OBJECTIVE =
Could you retype each line of the records below with no changes at all?

Stored records

________________

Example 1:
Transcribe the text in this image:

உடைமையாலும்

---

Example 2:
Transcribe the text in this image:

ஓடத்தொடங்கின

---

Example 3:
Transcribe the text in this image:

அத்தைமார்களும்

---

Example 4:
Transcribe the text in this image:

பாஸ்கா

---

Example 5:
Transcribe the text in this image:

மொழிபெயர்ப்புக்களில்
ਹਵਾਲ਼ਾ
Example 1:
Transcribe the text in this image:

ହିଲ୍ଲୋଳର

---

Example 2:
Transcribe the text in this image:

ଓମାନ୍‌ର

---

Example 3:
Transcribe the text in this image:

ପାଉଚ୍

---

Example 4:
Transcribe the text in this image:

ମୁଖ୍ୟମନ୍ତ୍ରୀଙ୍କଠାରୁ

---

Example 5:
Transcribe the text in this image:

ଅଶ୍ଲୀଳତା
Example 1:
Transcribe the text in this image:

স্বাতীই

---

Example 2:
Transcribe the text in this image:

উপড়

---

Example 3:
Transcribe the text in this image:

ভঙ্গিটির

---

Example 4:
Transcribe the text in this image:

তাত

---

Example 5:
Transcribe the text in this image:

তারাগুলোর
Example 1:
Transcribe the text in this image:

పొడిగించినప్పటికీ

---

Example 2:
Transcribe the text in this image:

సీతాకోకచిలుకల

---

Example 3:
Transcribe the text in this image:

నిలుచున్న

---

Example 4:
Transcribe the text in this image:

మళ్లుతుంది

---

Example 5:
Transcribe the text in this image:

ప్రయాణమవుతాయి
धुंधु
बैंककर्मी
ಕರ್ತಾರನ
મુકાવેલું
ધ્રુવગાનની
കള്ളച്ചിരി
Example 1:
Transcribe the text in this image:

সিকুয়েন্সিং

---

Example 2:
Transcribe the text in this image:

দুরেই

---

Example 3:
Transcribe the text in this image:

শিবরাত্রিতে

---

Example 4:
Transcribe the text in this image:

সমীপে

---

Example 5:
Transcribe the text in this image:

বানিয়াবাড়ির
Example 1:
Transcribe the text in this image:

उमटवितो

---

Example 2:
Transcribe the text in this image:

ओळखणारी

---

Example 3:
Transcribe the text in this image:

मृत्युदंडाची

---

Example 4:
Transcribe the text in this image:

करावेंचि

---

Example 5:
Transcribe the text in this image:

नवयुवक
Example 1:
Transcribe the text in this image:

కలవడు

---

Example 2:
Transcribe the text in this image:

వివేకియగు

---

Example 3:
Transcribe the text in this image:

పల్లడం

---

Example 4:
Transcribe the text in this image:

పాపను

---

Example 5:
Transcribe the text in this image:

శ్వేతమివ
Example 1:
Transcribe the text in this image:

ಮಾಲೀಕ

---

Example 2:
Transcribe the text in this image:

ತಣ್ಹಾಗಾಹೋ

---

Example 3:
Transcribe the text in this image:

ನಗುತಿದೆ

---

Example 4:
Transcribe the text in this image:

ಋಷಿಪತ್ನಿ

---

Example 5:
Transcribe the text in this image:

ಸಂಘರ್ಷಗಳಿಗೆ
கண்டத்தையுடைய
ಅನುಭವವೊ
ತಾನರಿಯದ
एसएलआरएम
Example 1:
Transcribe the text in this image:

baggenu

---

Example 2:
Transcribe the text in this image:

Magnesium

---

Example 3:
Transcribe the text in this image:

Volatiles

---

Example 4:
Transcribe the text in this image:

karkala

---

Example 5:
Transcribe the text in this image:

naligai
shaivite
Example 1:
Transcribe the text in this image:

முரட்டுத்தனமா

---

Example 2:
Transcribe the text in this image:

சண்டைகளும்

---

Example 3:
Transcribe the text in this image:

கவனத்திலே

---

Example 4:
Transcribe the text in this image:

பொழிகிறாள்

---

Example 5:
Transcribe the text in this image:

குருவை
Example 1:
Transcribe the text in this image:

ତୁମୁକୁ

________________

RESPONSE FOR THIS EXERCISE =
Example 1:
Transcribe the text in this image:

உடைமையாலும்

---

Example 2:
Transcribe the text in this image:

ஓடத்தொடங்கின

---

Example 3:
Transcribe the text in this image:

அத்தைமார்களும்

---

Example 4:
Transcribe the text in this image:

பாஸ்கா

---

Example 5:
Transcribe the text in this image:

மொழிபெயர்ப்புக்களில்
ਹਵਾਲ਼ਾ
Example 1:
Transcribe the text in this image:

ହିଲ୍ଲୋଳର

---

Example 2:
Transcribe the text in this image:

ଓମାନ୍‌ର

---

Example 3:
Transcribe the text in this image:

ପାଉଚ୍

---

Example 4:
Transcribe the text in this image:

ମୁଖ୍ୟମନ୍ତ୍ରୀଙ୍କଠାରୁ

---

Example 5:
Transcribe the text in this image:

ଅଶ୍ଲୀଳତା
Example 1:
Transcribe the text in this image:

স্বাতীই

---

Example 2:
Transcribe the text in this image:

উপড়

---

Example 3:
Transcribe the text in this image:

ভঙ্গিটির

---

Example 4:
Transcribe the text in this image:

তাত

---

Example 5:
Transcribe the text in this image:

তারাগুলোর
Example 1:
Transcribe the text in this image:

పొడిగించినప్పటికీ

---

Example 2:
Transcribe the text in this image:

సీతాకోకచిలుకల

---

Example 3:
Transcribe the text in this image:

నిలుచున్న

---

Example 4:
Transcribe the text in this image:

మళ్లుతుంది

---

Example 5:
Transcribe the text in this image:

ప్రయాణమవుతాయి
धुंधु
बैंककर्मी
ಕರ್ತಾರನ
મુકાવેલું
ધ્રુવગાનની
കള്ളച്ചിരി
Example 1:
Transcribe the text in this image:

সিকুয়েন্সিং

---

Example 2:
Transcribe the text in this image:

দুরেই

---

Example 3:
Transcribe the text in this image:

শিবরাত্রিতে

---

Example 4:
Transcribe the text in this image:

সমীপে

---

Example 5:
Transcribe the text in this image:

বানিয়াবাড়ির
Example 1:
Transcribe the text in this image:

उमटवितो

---

Example 2:
Transcribe the text in this image:

ओळखणारी

---

Example 3:
Transcribe the text in this image:

मृत्युदंडाची

---

Example 4:
Transcribe the text in this image:

करावेंचि

---

Example 5:
Transcribe the text in this image:

नवयुवक
Example 1:
Transcribe the text in this image:

కలవడు

---

Example 2:
Transcribe the text in this image:

వివేకియగు

---

Example 3:
Transcribe the text in this image:

పల్లడం

---

Example 4:
Transcribe the text in this image:

పాపను

---

Example 5:
Transcribe the text in this image:

శ్వేతమివ
Example 1:
Transcribe the text in this image:

ಮಾಲೀಕ

---

Example 2:
Transcribe the text in this image:

ತಣ್ಹಾಗಾಹೋ

---

Example 3:
Transcribe the text in this image:

ನಗುತಿದೆ

---

Example 4:
Transcribe the text in this image:

ಋಷಿಪತ್ನಿ

---

Example 5:
Transcribe the text in this image:

ಸಂಘರ್ಷಗಳಿಗೆ
கண்டத்தையுடைய
ಅನುಭವವೊ
ತಾನರಿಯದ
एसएलआरएम
Example 1:
Transcribe the text in this image:

baggenu

---

Example 2:
Transcribe the text in this image:

Magnesium

---

Example 3:
Transcribe the text in this image:

Volatiles

---

Example 4:
Transcribe the text in this image:

karkala

---

Example 5:
Transcribe the text in this image:

naligai
shaivite
Example 1:
Transcribe the text in this image:

முரட்டுத்தனமா

---

Example 2:
Transcribe the text in this image:

சண்டைகளும்

---

Example 3:
Transcribe the text in this image:

கவனத்திலே

---

Example 4:
Transcribe the text in this image:

பொழிகிறாள்

---

Example 5:
Transcribe the text in this image:

குருவை
Example 1:
Transcribe the text in this image:

ତୁମୁକୁ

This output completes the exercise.